Beresford was waiting for the reply from New York with more anxiety than either of the others realized. The result of that message would explain many things to him, but just then he was not prepared to pass his theories on to Bill Fellowes or the phlegmatic Horace Miller.
A telephone-bell whirred out suddenly, and Beresford’s eyes widened. Fellowes shook his head as he heard the voice at the other end of the wire.
“From Jennings,” he said, as he replaced the receiver. (Jennings was a police expert on arson.) “About your Lancia.”
“Dodo Trale’s Lancia,” grinned Beresford. “What’s the report?”
“He’s coming here to tell us,” said Fellowes.
Jennings arrived—a small, sallow-faced man with a wall-eye. A rogue to look at, Beresford grinned to himself, if ever there was one.
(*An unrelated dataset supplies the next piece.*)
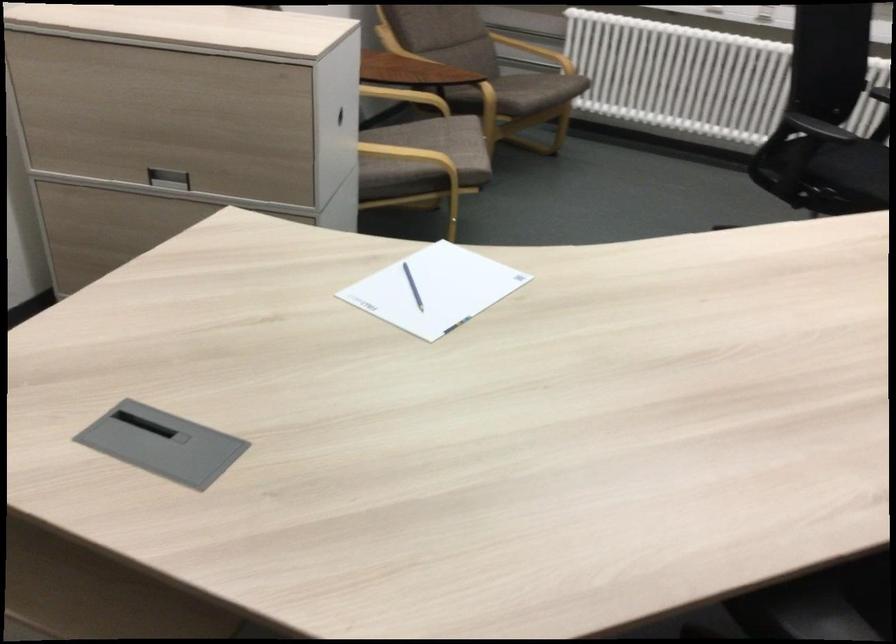
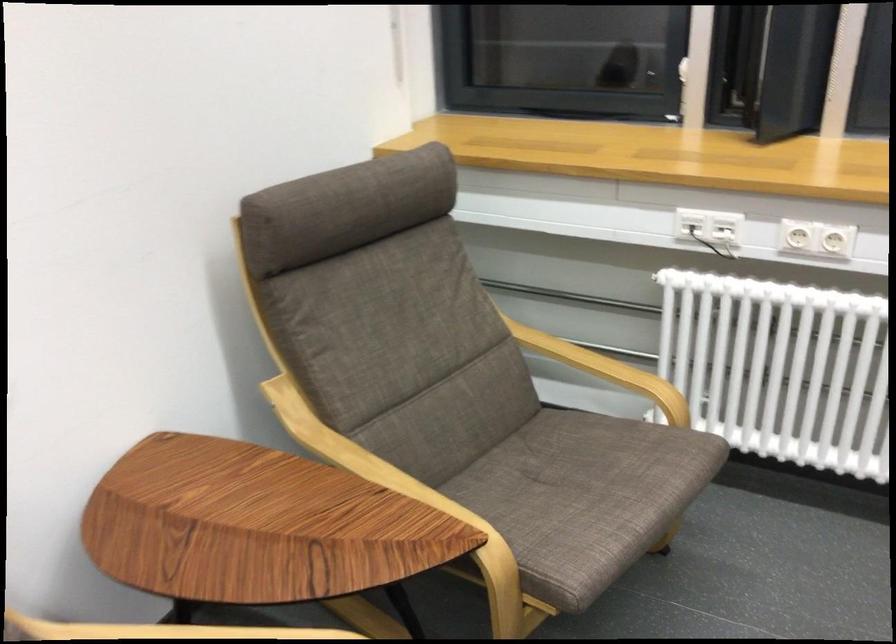
Question: What movement of the cameraman would produce the second image?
He spoke with obvious knowledge, however, and even hi
s low-pitched voice demanded respect.
“I don’t think there’s much doubt as to how the thing started, sir.” Jennings spoke to Fellowes while looking every now and again at Beresford. “An asbestos container holding nitro-glycerine was fastened to the inside of the radiator. The container was sealed, but became unsealed after some manipulation, and the heat of the engine—or a spark—sent the engine sky-high. That’s all, sir.”
“All!” muttered Beresford. “I should say it was a whale of a lot! But how was the container opened?”
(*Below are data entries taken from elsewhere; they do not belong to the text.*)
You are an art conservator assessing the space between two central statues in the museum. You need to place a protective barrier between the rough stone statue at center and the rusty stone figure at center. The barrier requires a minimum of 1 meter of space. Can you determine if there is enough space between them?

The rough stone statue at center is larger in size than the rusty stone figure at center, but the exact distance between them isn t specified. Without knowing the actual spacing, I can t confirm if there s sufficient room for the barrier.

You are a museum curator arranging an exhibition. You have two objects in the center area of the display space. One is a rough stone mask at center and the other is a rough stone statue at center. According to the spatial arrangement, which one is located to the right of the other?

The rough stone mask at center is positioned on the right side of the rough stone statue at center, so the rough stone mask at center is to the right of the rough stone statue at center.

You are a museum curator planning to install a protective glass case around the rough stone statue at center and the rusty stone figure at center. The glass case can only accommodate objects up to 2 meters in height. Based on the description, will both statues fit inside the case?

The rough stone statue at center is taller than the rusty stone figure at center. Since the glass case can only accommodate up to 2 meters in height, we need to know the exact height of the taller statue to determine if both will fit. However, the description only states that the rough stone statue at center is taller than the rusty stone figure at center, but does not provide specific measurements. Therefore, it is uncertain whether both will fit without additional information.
“I don’t know,” admitted Jennings. “The container itself is hardly damaged, but the lever or wire which was used to open it is burnt. I’d imagine,” he added, taking courage from Fellowes’ nod, “that the thing was timed to open after you had applied the foot and handbrakes, sir.”
“Not the door?” Miller snapped the question from the window. Horace Miller was frequently wide awake when he looked asleep.
“I shouldn’t imagine so,” said Jennings, turning towards the Super. “The door might have been opened and closed several times while the car was still standing—I mean, before it was put into motion after the trap had been set. So the container would have opened earlier——”
“Possibly before Mr. Beresford got in,” muttered Miller.
“Or the other gentleman,” said Jennings, thinking of Josiah Long, who at that moment was in Jennings’ office, waiting patiently for the report from America.
“Ye-es,” Beresford said, after a pause. “Besides, the engine wouldn’t have been hot enough at the start of the journey, and the door would have been opened and shut before I started the engine—or it might have been.”
“Exactly,” said Jennings, eyeing Beresford with fresh respect.
“All right, Jennings,” the Commissioner said, after a pause. “Keep at it, though. If you can find just how the container was operated it might help a lot.”
Jennings did not say that the mechanism of the trap had been blown sky-high, and that even if it had not been burned it was probably littering Whitehall. He went out of the office quietly. Beresford started to speak, but the telephone-bell cut into his words.